**Directions for this task:** From the descriptive statistics excerpt below, return everything from "In this section, we'll" down to "more in-depth analysis.", copied word for word.

**Excerpt:**
· · ·
Descriptive statistics provide a quick and powerful way to understand the main features of your dataset. By calculating measures like the mean, median, maximum, minimum, and counts, we can get a snapshot of our data's distribution, central tendency, and variability.

In this section, we'll apply these essential statistical tools to our Titanic passenger data. This will help us quickly identify key characteristics, such as the average age of passengers, the range of fares paid, and the distribution of genders on board. These initial patterns can then guide more in-depth analysis.

The columns in a Pandas dataframe are called "Pandas Series". There are many Series methods. Here are the most commonly used:
- `.mean()`: average
- `.max()`: maximum value in the column
- `.count()`: total number of entries/observations in a column
- `.value_counts()`: number of occurences of each unique entry
- `.mode()`: returns the most frequent value(s)

In [12]:
average_age = titanic['age'].mean()
print(f"Average age of passenger: {average_age:.2f}")   # :.2f rounds to 2 dec. places

Average age of passenger: 30.27


In [13]:
max_fare = titanic['fare'].max()
· · ·
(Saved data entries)

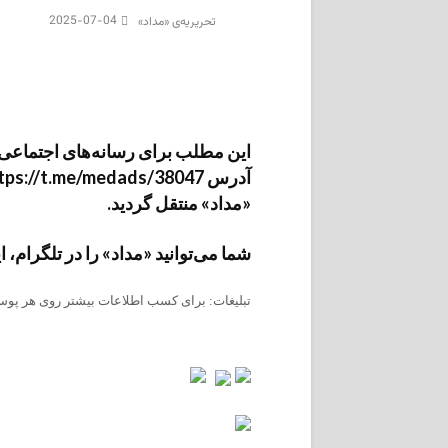
2025-07-04
تحریریه‌ی «مداد»
این مطلب برای رسانه‌های اجتماعی «م
«مداد» منتقل گردید.
شما می‌توانید «مداد» را در تلگرام، اینستاگرام، فیس‌ب
تبلیغات: برای کسب اطلاعات بیشتر روی هر پوست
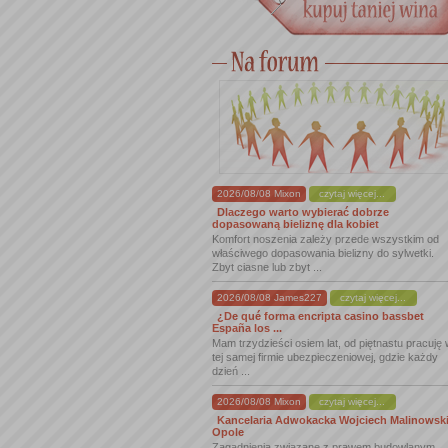
2026/08/08 Mixon
czytaj więcej...
Dlaczego warto wybierać dobrze
dopasowaną bieliznę dla kobiet
Komfort noszenia zależy przede wszystkim od
właściwego dopasowania bielizny do sylwetki.
Zbyt ciasne lub zbyt ...
2026/08/08 James227
czytaj więcej...
¿De qué forma encripta casino bassbet
España los ...
Mam trzydzieści osiem lat, od piętnastu pracuję
tej samej firmie ubezpieczeniowej, gdzie każdy
dzień ...
2026/08/08 Mixon
czytaj więcej...
Kancelaria Adwokacka Wojciech Malinowsk
Opole
Zagadnienia związane z prawem budowlanym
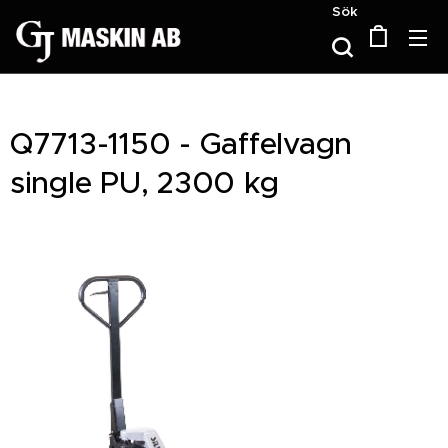
Sök
Q7713-1150 - Gaffelvagn
single PU, 2300 kg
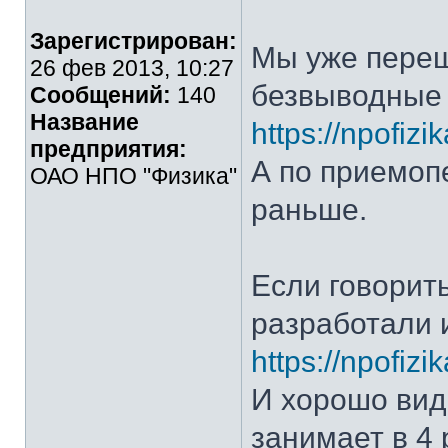
Зарегистрирован:
Мы уже переш
26 фев 2013, 10:27
безвыводные 
Сообщений:
140
Название
https://npofiz
предприятия:
А по приемоп
ОАО НПО "Физика"
раньше.
Если говорить
разработали 
https://npofiz
И хорошо видн
занимает в 4 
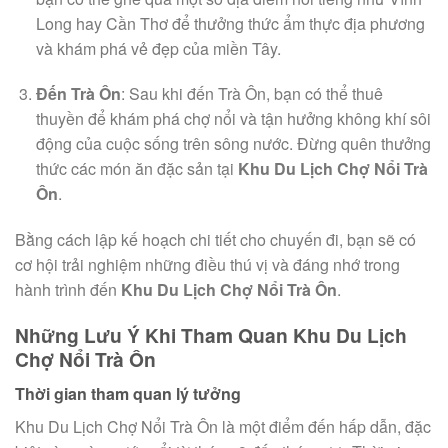
Long hay Cần Thơ để thưởng thức ẩm thực địa phương
và khám phá vẻ đẹp của miền Tây.
Đến Trà Ôn
: Sau khi đến Trà Ôn, bạn có thể thuê
thuyền để khám phá chợ nổi và tận hưởng không khí sôi
động của cuộc sống trên sông nước. Đừng quên thưởng
thức các món ăn đặc sản tại
Khu Du Lịch Chợ Nổi Trà
Ôn
.
Bằng cách lập kế hoạch chi tiết cho chuyến đi, bạn sẽ có
cơ hội trải nghiệm những điều thú vị và đáng nhớ trong
hành trình đến
Khu Du Lịch Chợ Nổi Trà Ôn
.
Những Lưu Ý Khi Tham Quan Khu Du Lịch
Chợ Nổi Trà Ôn
Thời gian tham quan lý tưởng
Khu Du Lịch Chợ Nổi Trà Ôn là một điểm đến hấp dẫn, đặc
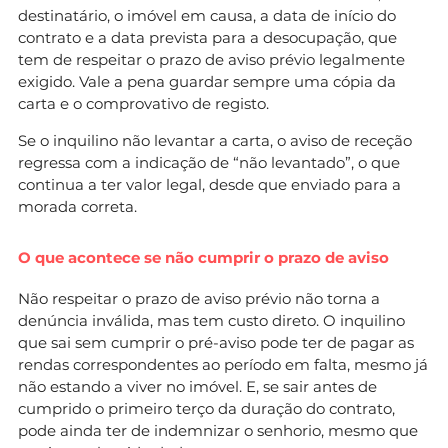
destinatário, o imóvel em causa, a data de início do
contrato e a data prevista para a desocupação, que
tem de respeitar o prazo de aviso prévio legalmente
exigido. Vale a pena guardar sempre uma cópia da
carta e o comprovativo de registo.
Se o inquilino não levantar a carta, o aviso de receção
regressa com a indicação de “não levantado”, o que
continua a ter valor legal, desde que enviado para a
morada correta.
O que acontece se não cumprir o prazo de aviso
Não respeitar o prazo de aviso prévio não torna a
denúncia inválida, mas tem custo direto. O inquilino
que sai sem cumprir o pré-aviso pode ter de pagar as
rendas correspondentes ao período em falta, mesmo já
não estando a viver no imóvel. E, se sair antes de
cumprido o primeiro terço da duração do contrato,
pode ainda ter de indemnizar o senhorio, mesmo que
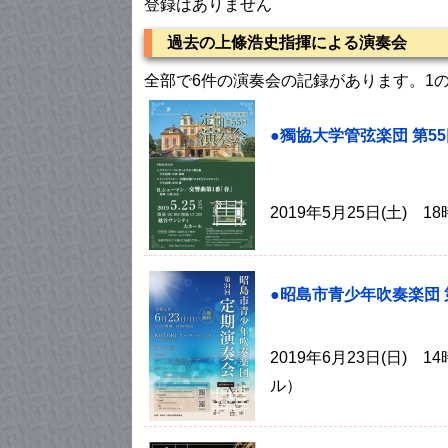
登録はありません
過去の上條浩史指揮による演奏会
全部で6件の演奏会の記録があります。1
●獨協大学管弦楽団 第5
2019年5月25日(土)
●昭島市青少年吹奏楽団 
2019年6月23日(日
ル）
· · ·
**Task answer:**
In this section, we'll apply these essential statistical tools to our Titanic passenger data. This will help us quickly identify key characteristics, such as the average age of passengers, the range of fares paid, and the distribution of genders on board. These initial patterns can then guide more in-depth analysis.